** Opening Extracted records block **
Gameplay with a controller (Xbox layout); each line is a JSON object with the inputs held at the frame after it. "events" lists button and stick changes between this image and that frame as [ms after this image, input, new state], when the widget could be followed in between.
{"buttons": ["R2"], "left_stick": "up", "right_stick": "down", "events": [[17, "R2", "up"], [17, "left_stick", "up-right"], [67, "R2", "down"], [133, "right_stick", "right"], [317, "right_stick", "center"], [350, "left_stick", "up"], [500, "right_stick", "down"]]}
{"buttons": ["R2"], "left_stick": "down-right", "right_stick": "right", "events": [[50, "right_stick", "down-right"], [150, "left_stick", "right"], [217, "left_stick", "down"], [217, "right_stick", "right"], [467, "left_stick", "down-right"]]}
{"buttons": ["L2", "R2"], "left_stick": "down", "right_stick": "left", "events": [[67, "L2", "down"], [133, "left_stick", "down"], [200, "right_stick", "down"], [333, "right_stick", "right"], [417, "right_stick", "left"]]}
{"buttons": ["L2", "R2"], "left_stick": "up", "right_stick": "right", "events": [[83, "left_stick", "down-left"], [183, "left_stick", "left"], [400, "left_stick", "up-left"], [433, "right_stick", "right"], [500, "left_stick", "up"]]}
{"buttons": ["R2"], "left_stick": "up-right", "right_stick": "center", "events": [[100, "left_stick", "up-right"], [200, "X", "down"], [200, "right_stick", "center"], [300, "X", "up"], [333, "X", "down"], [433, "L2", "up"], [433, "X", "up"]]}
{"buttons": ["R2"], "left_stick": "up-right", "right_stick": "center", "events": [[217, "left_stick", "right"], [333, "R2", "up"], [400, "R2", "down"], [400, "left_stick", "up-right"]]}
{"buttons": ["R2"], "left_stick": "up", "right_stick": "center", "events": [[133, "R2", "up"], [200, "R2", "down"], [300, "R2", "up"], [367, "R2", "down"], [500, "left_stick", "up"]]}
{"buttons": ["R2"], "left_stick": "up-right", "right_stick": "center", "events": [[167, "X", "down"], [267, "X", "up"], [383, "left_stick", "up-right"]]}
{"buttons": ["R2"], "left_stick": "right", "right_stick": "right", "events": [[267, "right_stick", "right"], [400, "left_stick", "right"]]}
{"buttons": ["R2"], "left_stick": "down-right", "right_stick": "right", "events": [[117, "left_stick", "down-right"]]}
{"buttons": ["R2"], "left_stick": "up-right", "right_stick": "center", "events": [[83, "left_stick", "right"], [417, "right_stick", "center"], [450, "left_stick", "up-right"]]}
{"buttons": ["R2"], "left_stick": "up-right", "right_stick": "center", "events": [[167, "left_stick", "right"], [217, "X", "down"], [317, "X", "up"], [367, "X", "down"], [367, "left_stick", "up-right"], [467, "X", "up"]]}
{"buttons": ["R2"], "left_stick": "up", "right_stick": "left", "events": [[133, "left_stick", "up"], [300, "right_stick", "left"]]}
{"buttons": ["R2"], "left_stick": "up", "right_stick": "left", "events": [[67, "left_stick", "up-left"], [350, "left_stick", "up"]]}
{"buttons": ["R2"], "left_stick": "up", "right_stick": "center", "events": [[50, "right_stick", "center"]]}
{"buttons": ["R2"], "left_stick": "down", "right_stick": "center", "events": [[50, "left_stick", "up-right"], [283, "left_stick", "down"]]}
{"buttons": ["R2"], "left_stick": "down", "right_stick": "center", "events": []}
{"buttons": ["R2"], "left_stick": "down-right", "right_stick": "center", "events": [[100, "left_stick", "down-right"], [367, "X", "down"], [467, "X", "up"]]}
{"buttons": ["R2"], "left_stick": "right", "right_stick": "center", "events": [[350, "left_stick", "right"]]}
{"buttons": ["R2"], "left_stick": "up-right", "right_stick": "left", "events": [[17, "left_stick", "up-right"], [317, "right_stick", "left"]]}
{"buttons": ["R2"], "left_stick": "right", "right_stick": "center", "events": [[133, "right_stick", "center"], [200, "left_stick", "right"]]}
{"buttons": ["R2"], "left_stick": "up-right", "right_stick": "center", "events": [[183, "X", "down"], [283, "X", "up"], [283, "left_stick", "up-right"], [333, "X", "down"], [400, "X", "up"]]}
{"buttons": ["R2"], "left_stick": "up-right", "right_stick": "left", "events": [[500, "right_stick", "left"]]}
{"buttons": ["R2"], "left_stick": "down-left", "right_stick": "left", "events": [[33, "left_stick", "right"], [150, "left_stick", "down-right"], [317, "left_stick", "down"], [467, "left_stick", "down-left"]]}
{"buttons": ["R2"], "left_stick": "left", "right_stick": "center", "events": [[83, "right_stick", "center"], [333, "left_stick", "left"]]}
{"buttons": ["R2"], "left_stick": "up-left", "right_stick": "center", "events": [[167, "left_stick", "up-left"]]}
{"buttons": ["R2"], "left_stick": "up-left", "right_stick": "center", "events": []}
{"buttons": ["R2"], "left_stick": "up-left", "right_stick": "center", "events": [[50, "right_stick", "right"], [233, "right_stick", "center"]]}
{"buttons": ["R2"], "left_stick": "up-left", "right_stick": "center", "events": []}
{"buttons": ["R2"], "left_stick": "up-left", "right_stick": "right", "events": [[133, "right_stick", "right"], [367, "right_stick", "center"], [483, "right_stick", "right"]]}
** Closing Extracted records block **
-- Exercise instructions --
All records should be written out again exactly as given.

-- Task response --
Gameplay with a controller (Xbox layout); each line is a JSON object with the inputs held at the frame after it. "events" lists button and stick changes between this image and that frame as [ms after this image, input, new state], when the widget could be followed in between.
{"buttons": ["R2"], "left_stick": "up", "right_stick": "down", "events": [[17, "R2", "up"], [17, "left_stick", "up-right"], [67, "R2", "down"], [133, "right_stick", "right"], [317, "right_stick", "center"], [350, "left_stick", "up"], [500, "right_stick", "down"]]}
{"buttons": ["R2"], "left_stick": "down-right", "right_stick": "right", "events": [[50, "right_stick", "down-right"], [150, "left_stick", "right"], [217, "left_stick", "down"], [217, "right_stick", "right"], [467, "left_stick", "down-right"]]}
{"buttons": ["L2", "R2"], "left_stick": "down", "right_stick": "left", "events": [[67, "L2", "down"], [133, "left_stick", "down"], [200, "right_stick", "down"], [333, "right_stick", "right"], [417, "right_stick", "left"]]}
{"buttons": ["L2", "R2"], "left_stick": "up", "right_stick": "right", "events": [[83, "left_stick", "down-left"], [183, "left_stick", "left"], [400, "left_stick", "up-left"], [433, "right_stick", "right"], [500, "left_stick", "up"]]}
{"buttons": ["R2"], "left_stick": "up-right", "right_stick": "center", "events": [[100, "left_stick", "up-right"], [200, "X", "down"], [200, "right_stick", "center"], [300, "X", "up"], [333, "X", "down"], [433, "L2", "up"], [433, "X", "up"]]}
{"buttons": ["R2"], "left_stick": "up-right", "right_stick": "center", "events": [[217, "left_stick", "right"], [333, "R2", "up"], [400, "R2", "down"], [400, "left_stick", "up-right"]]}
{"buttons": ["R2"], "left_stick": "up", "right_stick": "center", "events": [[133, "R2", "up"], [200, "R2", "down"], [300, "R2", "up"], [367, "R2", "down"], [500, "left_stick", "up"]]}
{"buttons": ["R2"], "left_stick": "up-right", "right_stick": "center", "events": [[167, "X", "down"], [267, "X", "up"], [383, "left_stick", "up-right"]]}
{"buttons": ["R2"], "left_stick": "right", "right_stick": "right", "events": [[267, "right_stick", "right"], [400, "left_stick", "right"]]}
{"buttons": ["R2"], "left_stick": "down-right", "right_stick": "right", "events": [[117, "left_stick", "down-right"]]}
{"buttons": ["R2"], "left_stick": "up-right", "right_stick": "center", "events": [[83, "left_stick", "right"], [417, "right_stick", "center"], [450, "left_stick", "up-right"]]}
{"buttons": ["R2"], "left_stick": "up-right", "right_stick": "center", "events": [[167, "left_stick", "right"], [217, "X", "down"], [317, "X", "up"], [367, "X", "down"], [367, "left_stick", "up-right"], [467, "X", "up"]]}
{"buttons": ["R2"], "left_stick": "up", "right_stick": "left", "events": [[133, "left_stick", "up"], [300, "right_stick", "left"]]}
{"buttons": ["R2"], "left_stick": "up", "right_stick": "left", "events": [[67, "left_stick", "up-left"], [350, "left_stick", "up"]]}
{"buttons": ["R2"], "left_stick": "up", "right_stick": "center", "events": [[50, "right_stick", "center"]]}
{"buttons": ["R2"], "left_stick": "down", "right_stick": "center", "events": [[50, "left_stick", "up-right"], [283, "left_stick", "down"]]}
{"buttons": ["R2"], "left_stick": "down", "right_stick": "center", "events": []}
{"buttons": ["R2"], "left_stick": "down-right", "right_stick": "center", "events": [[100, "left_stick", "down-right"], [367, "X", "down"], [467, "X", "up"]]}
{"buttons": ["R2"], "left_stick": "right", "right_stick": "center", "events": [[350, "left_stick", "right"]]}
{"buttons": ["R2"], "left_stick": "up-right", "right_stick": "left", "events": [[17, "left_stick", "up-right"], [317, "right_stick", "left"]]}
{"buttons": ["R2"], "left_stick": "right", "right_stick": "center", "events": [[133, "right_stick", "center"], [200, "left_stick", "right"]]}
{"buttons": ["R2"], "left_stick": "up-right", "right_stick": "center", "events": [[183, "X", "down"], [283, "X", "up"], [283, "left_stick", "up-right"], [333, "X", "down"], [400, "X", "up"]]}
{"buttons": ["R2"], "left_stick": "up-right", "right_stick": "left", "events": [[500, "right_stick", "left"]]}
{"buttons": ["R2"], "left_stick": "down-left", "right_stick": "left", "events": [[33, "left_stick", "right"], [150, "left_stick", "down-right"], [317, "left_stick", "down"], [467, "left_stick", "down-left"]]}
{"buttons": ["R2"], "left_stick": "left", "right_stick": "center", "events": [[83, "right_stick", "center"], [333, "left_stick", "left"]]}
{"buttons": ["R2"], "left_stick": "up-left", "right_stick": "center", "events": [[167, "left_stick", "up-left"]]}
{"buttons": ["R2"], "left_stick": "up-left", "right_stick": "center", "events": []}
{"buttons": ["R2"], "left_stick": "up-left", "right_stick": "center", "events": [[50, "right_stick", "right"], [233, "right_stick", "center"]]}
{"buttons": ["R2"], "left_stick": "up-left", "right_stick": "center", "events": []}
{"buttons": ["R2"], "left_stick": "up-left", "right_stick": "right", "events": [[133, "right_stick", "right"], [367, "right_stick", "center"], [483, "right_stick", "right"]]}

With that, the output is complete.